▶ **What needs to be done**
In the review summary below, condense the paragraph that begins "This review assessed the efficacy" into a short bulleted list that keeps its main facts.

── Exercise text

This review assessed the efficacy of second-generation antipsychotics (SGAs) compared with first-generation antipsychotics (FGAs) for patients with schizophrenia. The authors concluded that some SGAs are more efficacious than FGAs and, therefore, SGAs are not a homogeneous group. This appears to have been a relatively well-conducted systematic review and the authors' conclusions are likely to be reliable.

To assess the efficacy of second-generation antipsychotics (SGAs) compared with first-generation antipsychotics (FGAs), and to perform a meta-analysis of trials comparing SGAs for patients with schizophrenia.

────
── Information

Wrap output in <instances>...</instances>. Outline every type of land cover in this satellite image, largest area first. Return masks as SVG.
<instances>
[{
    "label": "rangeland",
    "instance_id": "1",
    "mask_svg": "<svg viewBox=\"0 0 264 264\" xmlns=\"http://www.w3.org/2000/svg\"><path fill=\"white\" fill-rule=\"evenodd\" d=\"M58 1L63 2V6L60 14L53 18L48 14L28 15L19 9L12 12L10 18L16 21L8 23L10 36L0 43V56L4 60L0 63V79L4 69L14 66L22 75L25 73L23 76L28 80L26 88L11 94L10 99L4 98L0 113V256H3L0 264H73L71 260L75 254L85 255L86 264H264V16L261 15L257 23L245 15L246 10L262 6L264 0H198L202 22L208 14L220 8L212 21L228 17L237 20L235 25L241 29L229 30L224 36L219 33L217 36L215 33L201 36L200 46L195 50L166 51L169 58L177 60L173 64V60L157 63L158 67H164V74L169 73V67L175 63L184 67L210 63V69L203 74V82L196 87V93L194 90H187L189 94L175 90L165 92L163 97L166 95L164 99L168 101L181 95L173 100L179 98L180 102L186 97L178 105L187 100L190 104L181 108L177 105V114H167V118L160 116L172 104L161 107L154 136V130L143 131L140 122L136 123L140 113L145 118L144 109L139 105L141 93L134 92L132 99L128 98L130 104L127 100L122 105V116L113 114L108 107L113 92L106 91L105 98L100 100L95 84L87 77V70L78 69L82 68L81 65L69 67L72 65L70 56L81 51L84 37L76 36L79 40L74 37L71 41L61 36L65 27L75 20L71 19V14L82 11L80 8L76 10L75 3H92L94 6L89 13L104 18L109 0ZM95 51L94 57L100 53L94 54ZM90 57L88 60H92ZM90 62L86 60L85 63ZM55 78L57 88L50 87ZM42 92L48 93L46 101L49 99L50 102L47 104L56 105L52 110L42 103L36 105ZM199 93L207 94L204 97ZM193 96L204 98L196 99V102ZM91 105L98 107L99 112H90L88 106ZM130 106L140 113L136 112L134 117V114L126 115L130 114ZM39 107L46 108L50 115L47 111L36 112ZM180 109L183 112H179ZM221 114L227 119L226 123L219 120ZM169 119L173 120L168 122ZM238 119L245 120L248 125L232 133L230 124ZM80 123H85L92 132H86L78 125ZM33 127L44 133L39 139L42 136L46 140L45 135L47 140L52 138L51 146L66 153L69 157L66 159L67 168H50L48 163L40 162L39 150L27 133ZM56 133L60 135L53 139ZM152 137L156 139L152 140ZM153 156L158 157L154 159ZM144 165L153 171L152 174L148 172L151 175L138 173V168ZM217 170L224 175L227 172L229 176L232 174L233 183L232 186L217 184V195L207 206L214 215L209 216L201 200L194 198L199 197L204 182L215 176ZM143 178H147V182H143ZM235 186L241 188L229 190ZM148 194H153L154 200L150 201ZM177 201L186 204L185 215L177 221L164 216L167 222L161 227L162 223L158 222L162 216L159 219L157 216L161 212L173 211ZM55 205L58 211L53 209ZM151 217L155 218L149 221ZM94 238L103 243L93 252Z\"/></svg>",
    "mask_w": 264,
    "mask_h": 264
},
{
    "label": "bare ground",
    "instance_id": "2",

────

▶ **Response area**
- Compared the efficacy of second-generation antipsychotics (SGAs) with first-generation antipsychotics (FGAs) in patients with schizophrenia.
- The authors found some SGAs more efficacious than FGAs and concluded that SGAs are not a homogeneous group.
- The review appears relatively well conducted, so its conclusions are likely reliable.